Меланхолик. Глаза серо-голубые, готовые прослезиться. На лбу и около носа морщинки. Рот несколько крив. Зубы черные. Склонен к ипохондрии. Вечно жалуется на боль под ложечкой, колотье в боку и плохое пищеварение. Любимое занятие – стоять перед зеркалом и рассматривать свой вялый язык. Думает, что слаб грудью и нервен, а потому ежедневно пьет вместо чая декокт и вместо водки – жизненный эликсир. С прискорбием и со слезами в голосе уведомляет своих ближних, что лавровишневые и валериановые капли ему уже не помогают… Полагает, что раз в неделю не мешало бы принимать слабительное.
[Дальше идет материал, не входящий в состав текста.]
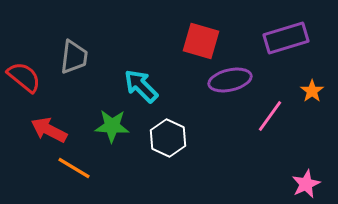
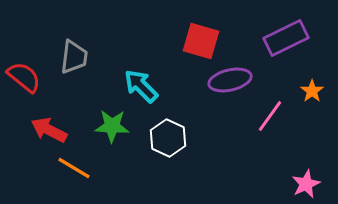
purple rectangle: rotated 9 degrees counterclockwise
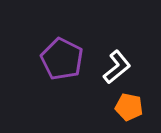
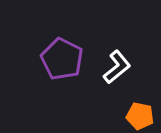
orange pentagon: moved 11 px right, 9 px down
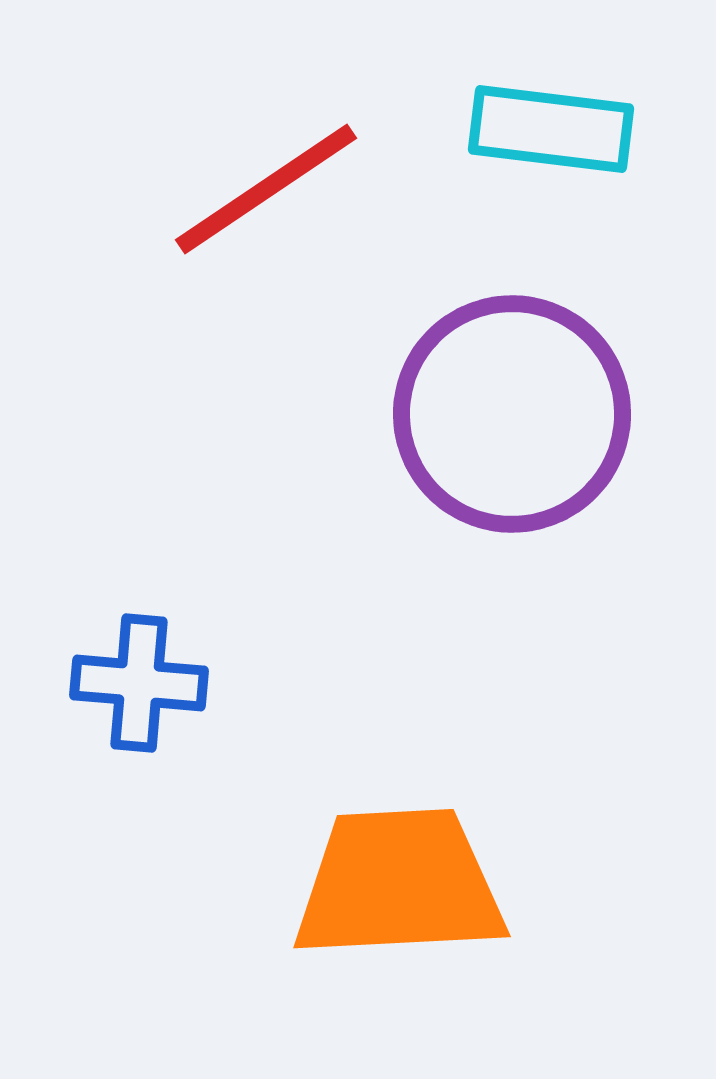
Давно уже порешил, что его не понимают доктора. Знахари, знахарки, шептуны, пьяные фельдшера, иногда повивальные бабки – первые его благодетели. Шубу надевает в сентябре, снимает в мае. В каждой собаке подозревает водобоязнь, а с тех пор, как его приятель сообщил ему, что кошка в состоянии задушить спящего человека, видит в кошках непримиримых врагов человечества. Духовное завещание у него давно уже готово. Божится и клянется, что ничего не пьет. Изредка пьет теплое пиво. Женится на сиротке. Тещу, если она у него есть, величает прекраснейшей и мудрейшей особой; наставления ее выслушивает молча, склонив голову набок; целовать ее пухлые, потные, пахнущие огуречным рассолом руки считает своей священнейшей обязанностью. Ведет деятельную переписку с дяденьками, тетеньками, крестной мамашей и друзьями детства. Газет не читает. Читал когда-то «Московские ведомости», но, чувствуя при чтении этой газеты тяжесть под ложечкой, сердцебиение и муть в глазах, он бросил ее. Втихомолку читает Дебе и Жозана. Во время ветлянской чумы пять раз говел. Страдает слезотечением и кошмарами. На службе не особенно счастлив: далее помощника столоначальника не дотянет. Любит «Лучинушку». В оркестре он – флейта и виолончель. Вздыхает день и ночь, а потому спать с ним в одной комнате не советую. Предчувствует потопы, землетрясение, войну, конечное падение нравственности и собственную смерть от какой-нибудь ужасной болезни. Умирает от пороков сердца, лечения знахарей и зачастую от ипохондрии.

Женщина-меланхолик – невыносимейшее, беспокойнейшее существо. Как жена – доводит до отупения, до отчаяния и самоубийства. Тем только и хороша, что от нее избавиться нетрудно: дайте ей денег и спровадьте ее на богомолье.

Холерико-меланхолик. Во дни юности был сангвиником. Черная кошка перебежала дорогу, чёрт ударил по затылку, и сделался он холерико-меланхоликом. Я говорю о известнейшем, бессмертнейшем соседе редакции «Зрителя». Девяносто девять процентов славянофилов – холерико-меланхолики. Непризнанный поэт, непризнанный pater patriae[17], непризнанный Юпитер и Демосфен… и т. д. Рогатый муж. Вообще всякий крикливый, но не сильный.

В вагоне

Почтовый поезд номер такой-то мчится на всех парах от станции «Веселый Трах-Тарарах» до станции «Спасайся, кто может!». Локомотив свистит, шипит, пыхтит, сопит… Вагоны дрожат и своими неподмазанными колесами воют волками и кричат совами. На небе, на земле и в вагонах тьма… «Что-то будет! что-то будет!» – стучат дрожащие от старости лет вагоны… «Огого-гого-о-о!» – подхватывает локомотив… По вагонам вместе с карманолюбцами гуляют сквозные ветры. Страшно… Я высовываю свою голову в окно и бесцельно смотрю в бесконечную даль. Все огни зеленые: скандал, надо полагать, еще не скоро. Диска и станционных огней не видно… Тьма, тоска, мысль о смерти, воспоминания детства… Боже мой!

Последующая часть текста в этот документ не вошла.